Commitment of Vietnamese companies
Despite the advantage of lower labor costs at a reasonable level, businesses are also making great efforts to invest more in technology to meet the increasingly strict requirements of buying partners.
Mr. Vu Duc Giang, Chairman of the Vietnam Textile and Apparel Association, explained why Nike has not moved any orders previously placed at Viettien Garment Corporation, because as of October when we reopened, Nike had not yet found another manufacturer capable of meeting its requirements in terms of time, quality and quality control like the ones in Vietnam. He also pointed out that only when the pressure of delivery time is too high, making it impossible to balance the delivery and sales time, do famous brands move their orders to manufacturers in countries that can satisfy these requirements.
However, a number of seasonal orders have been moved out of Vietnam to ensure the year end shopping season deliveries to major markets. Mr.

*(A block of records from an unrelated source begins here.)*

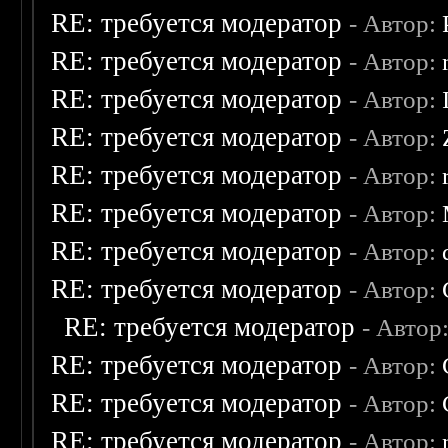
RE: требуется модератор
- Автор:
RE: требуется модератор
- Автор:
RE: требуется модератор
- Автор:
RE: требуется модератор
- Автор:
RE: требуется модератор
- Автор:
RE: требуется модератор
- Автор:
RE: требуется модератор
- Автор:
RE: требуется модератор
- Автор:
RE: требуется модератор
- Автор
RE: требуется модератор
- Автор:
RE: требуется модератор
- Автор:
RE: требуется модератор
- Автор:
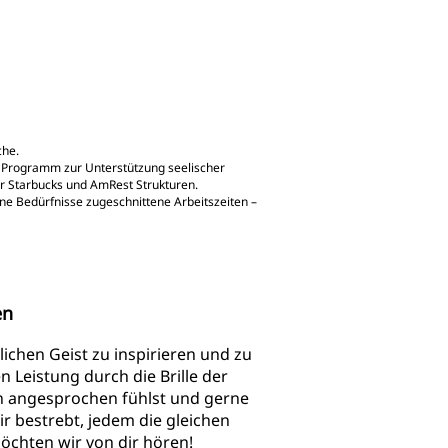
che.
g, Programm zur Unterstützung seelischer
r Starbucks und AmRest Strukturen.
ine Bedürfnisse zugeschnittene Arbeitszeiten –
ten
lichen Geist zu inspirieren und zu
 Leistung durch die Brille der
n angesprochen fühlst und gerne
r bestrebt, jedem die gleichen
öchten wir von dir hören!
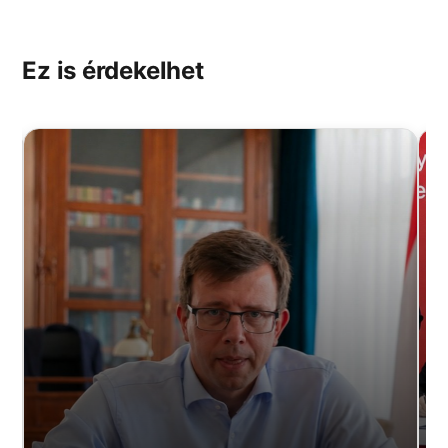
Ez is érdekelhet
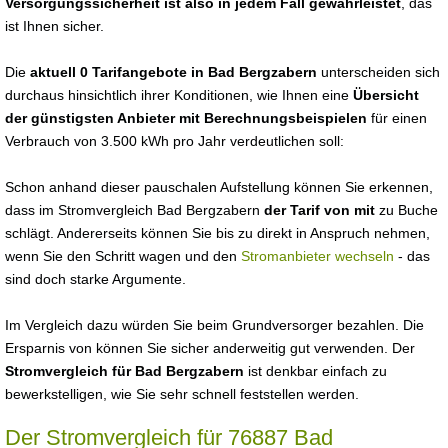
Versorgungssicherheit ist also in jedem Fall gewährleistet
, das
ist Ihnen sicher.
Die
aktuell 0 Tarifangebote in Bad Bergzabern
unterscheiden sich
durchaus hinsichtlich ihrer Konditionen, wie Ihnen eine
Übersicht
der günstigsten Anbieter mit Berechnungsbeispielen
für einen
Verbrauch von 3.500 kWh pro Jahr verdeutlichen soll:
Schon anhand dieser pauschalen Aufstellung können Sie erkennen,
dass im Stromvergleich Bad Bergzabern
der Tarif von mit
zu Buche
schlägt. Andererseits können Sie bis zu direkt in Anspruch nehmen,
wenn Sie den Schritt wagen und den
Stromanbieter wechseln
- das
sind doch starke Argumente.
Im Vergleich dazu würden Sie beim Grundversorger bezahlen. Die
Ersparnis von können Sie sicher anderweitig gut verwenden. Der
Stromvergleich für Bad Bergzabern
ist denkbar einfach zu
bewerkstelligen, wie Sie sehr schnell feststellen werden.
Der Stromvergleich für 76887 Bad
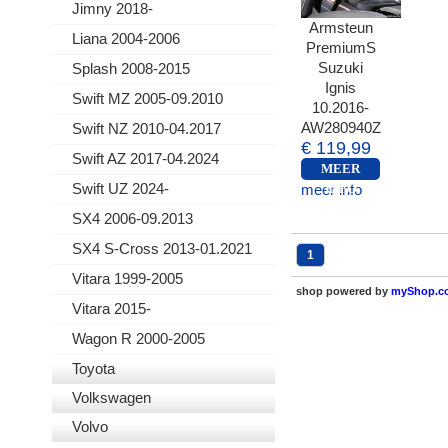
Jimny 2018-
Armsteun
Liana 2004-2006
PremiumS
Suzuki
Splash 2008-2015
Ignis
Swift MZ 2005-09.2010
10.2016-
AW280940Z
Swift NZ 2010-04.2017
€ 119,99
Swift AZ 2017-04.2024
MEER
Swift UZ 2024-
meer info
INFO
SX4 2006-09.2013
SX4 S-Cross 2013-01.2021
1
Vitara 1999-2005
shop powered by
myShop.c
Vitara 2015-
Wagon R 2000-2005
Toyota
Volkswagen
Volvo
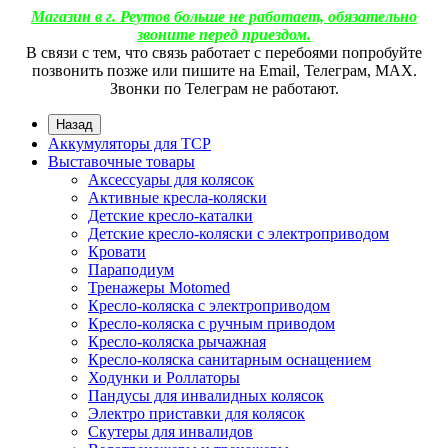
Магазин в г. Реутов больше не работает, обязательно
звоните перед приездом.
В связи с тем, что связь работает с перебоями попробуйте
позвонить позже или пишите на Email, Телеграм, МАХ.
Звонки по Телеграм не работают.
Назад
Аккумуляторы для ТСР
Выставочные товары
Аксессуары для колясок
Активные кресла-коляски
Детские кресло-каталки
Детские кресло-коляски с электроприводом
Кровати
Параподиум
Тренажеры Motomed
Кресло-коляска с электроприводом
Кресло-коляска с ручным приводом
Кресло-коляска рычажная
Кресло-коляска санитарным оснащением
Ходунки и Роллаторы
Пандусы для инвалидных колясок
Электро приставки для колясок
Скутеры для инвалидов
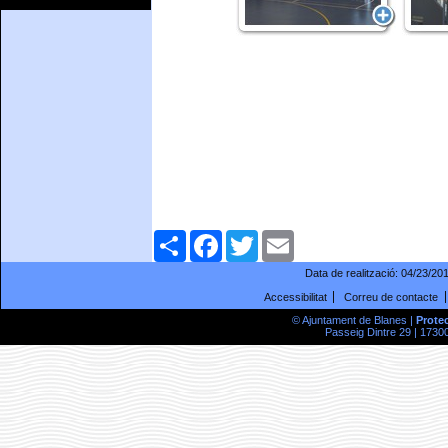
Comparteix
Facebook
Twitter
Email
Data de realització:
04/23/20
Accessibilitat
Correu de contacte
© Ajuntament de Blanes |
Prote
Passeig Dintre 29 | 17300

Vu Duc Giang said that during the social distancing period, Vietnamese textile and garment companies could not meet the delivery schedule, so a certain number of orders for delivery in November and December were moved away, about an estimated 13 percent to 14 percent. Yet now there are signs of orders coming back. Similarly, the footwear industry also saw a small number of seasonal orders moved out of Vietnam.
The commitment and reputation of Vietnamese companies could also be one of the most important factors for foreign partners to feel secure for long term cooperation. The fourth wave of the Covid-19 pandemic that lasted from June until September in Vietnam obviously proved this point. As soon as businesses reopened in early October, factories immediately let workers work overtime, and some even arranged for products to be delivered by air at a cost several times higher than by sea, in order to have their products delivered as per the schedule, especially for the holiday season and coming new year.
In the long term, Vietnam's participation in many major Free Trade Agreements (FTAs) such as CPTPP or EVFTA will also be the reason why globally famous brands will prioritize Vietnam as a vital production base, because they can enjoy the tax incentives under these FTAs when products are exported from Vietnam. Buying partners also give priority to Vietnamese suppliers because of assurance of on time delivery, despite the many disruptions to the supply chain because of the ongoing Covid-19 pandemic.